Orange County, CA
As of yesterday, March 30, California Department of Food and Agriculture (CDFA) officials had released Orange County premises No. 2 from quarantine for equine herpesvirus-1 (EHV-1) after no additional cases were confirmed for 14 days.

As of March 13, CDFA had confirmed two cases of equine herpesvirus myeloencephalopathy (EHM, the neurologic form of EHV-1) and 14 cases of EHV-1 with fever or mild clinical signs on premises No. 2.

Also on March 30, at Orange County premises No. 3, another horse was confirmed with EHV-1 after exhibiting neurologic clinical signs. The affected horse is reported as recovering under veterinary care.

As of March 30, CDFA has confirmed three cases of EHM and 24 cases of EHV-1 with fever or mild clinical signs on premises No. 3. Two asymptomatic positives associated with this incident were also confirmed off premises.

 

EHV 101

Herpesvirus is highly contagious among horses and can cause a variety of ailments in equids, including rhinopneumonitis (a respiratory disease usually found in young horses), abortion in broodmares, and EHM.

In many horses, the first or only sign of EHV-1 infection is fever, which can go undetected. In addition to fever, other common signs of EHV-1 infection in young horses include cough, decreased appetite, depression, and a nasal discharge.
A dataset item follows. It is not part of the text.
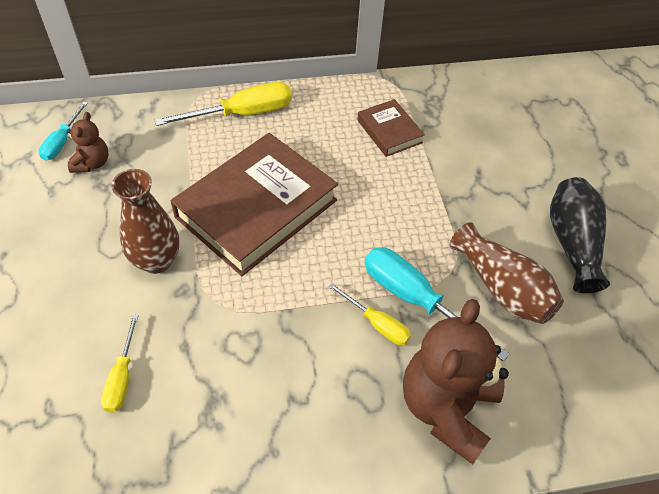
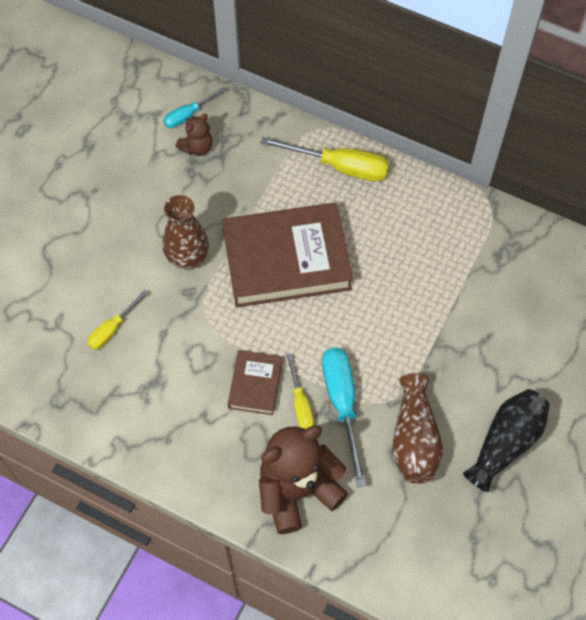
camera: 40 degrees right, 10 degrees up
brown book [357,99,425,157] -> brown book moved to [228,350,283,415]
Pregnant mares typically show no signs of infection before they abort, and abortions usually occur late in gestation (around eight months) but can be earlier. Abortions can occur anywhere from two weeks to several months following infection with EHV-1.

Horses with EHM usually have a fever at the onset of the disease and might show signs of a respiratory infection. A few days later, neurologic signs such as ataxia (incoordination), weakness or paralysis of the fore- and hind limbs, urine retention and dribbling, loss of tail tone, and recumbency (inability to rise) develop.

Herpesvirus is easily spread by nose-to-nose or close contact with an infectious horse; sharing contaminated equipment including bits, buckets, and towels; or clothing, hands, or equipment of people who have recently had contact with an infectious horse. Routine biosecurity measures, including hygiene and basic cleaning and disinfection practices, should be in place at all times to help prevent disease spread.

Current EHV-1 vaccines might reduce viral shedding but are not protective against the neurologic form of the disease. Implementing routine biosecurity practices is the best way to minimize viral spread, and the best method of disease control is disease prevention.